Go through the entries below and print, exactly, the lines starting at the one with "ERC20 token contract." and ending at the one with "### 3. ERC1155 Token Contract", keeping both ends and no others.

[Opening Data in this exercise section]

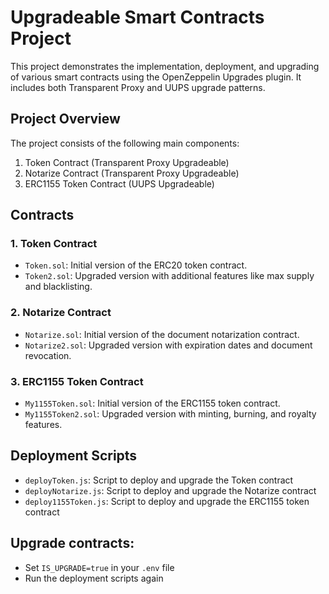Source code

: # Upgradeable Smart Contracts Project

This project demonstrates the implementation, deployment, and upgrading of various smart contracts using the OpenZeppelin Upgrades plugin. It includes both Transparent Proxy and UUPS upgrade patterns.

## Project Overview

The project consists of the following main components:

1. Token Contract (Transparent Proxy Upgradeable)
2. Notarize Contract (Transparent Proxy Upgradeable)
3. ERC1155 Token Contract (UUPS Upgradeable)

## Contracts

### 1. Token Contract

- `Token.sol`: Initial version of the ERC20 token contract.
- `Token2.sol`: Upgraded version with additional features like max supply and blacklisting.

### 2. Notarize Contract

- `Notarize.sol`: Initial version of the document notarization contract.
- `Notarize2.sol`: Upgraded version with expiration dates and document revocation.

### 3. ERC1155 Token Contract

- `My1155Token.sol`: Initial version of the ERC1155 token contract.
- `My1155Token2.sol`: Upgraded version with minting, burning, and royalty features.


## Deployment Scripts

- `deployToken.js`: Script to deploy and upgrade the Token contract
- `deployNotarize.js`: Script to deploy and upgrade the Notarize contract
- `deploy1155Token.js`: Script to deploy and upgrade the ERC1155 token contract


## Upgrade contracts:
- Set `IS_UPGRADE=true` in your `.env` file
- Run the deployment scripts again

[Closing Data in this exercise section]

- Answer box
- `Token.sol`: Initial version of the ERC20 token contract.
- `Token2.sol`: Upgraded version with additional features like max supply and blacklisting.

### 2. Notarize Contract

- `Notarize.sol`: Initial version of the document notarization contract.
- `Notarize2.sol`: Upgraded version with expiration dates and document revocation.

### 3. ERC1155 Token Contract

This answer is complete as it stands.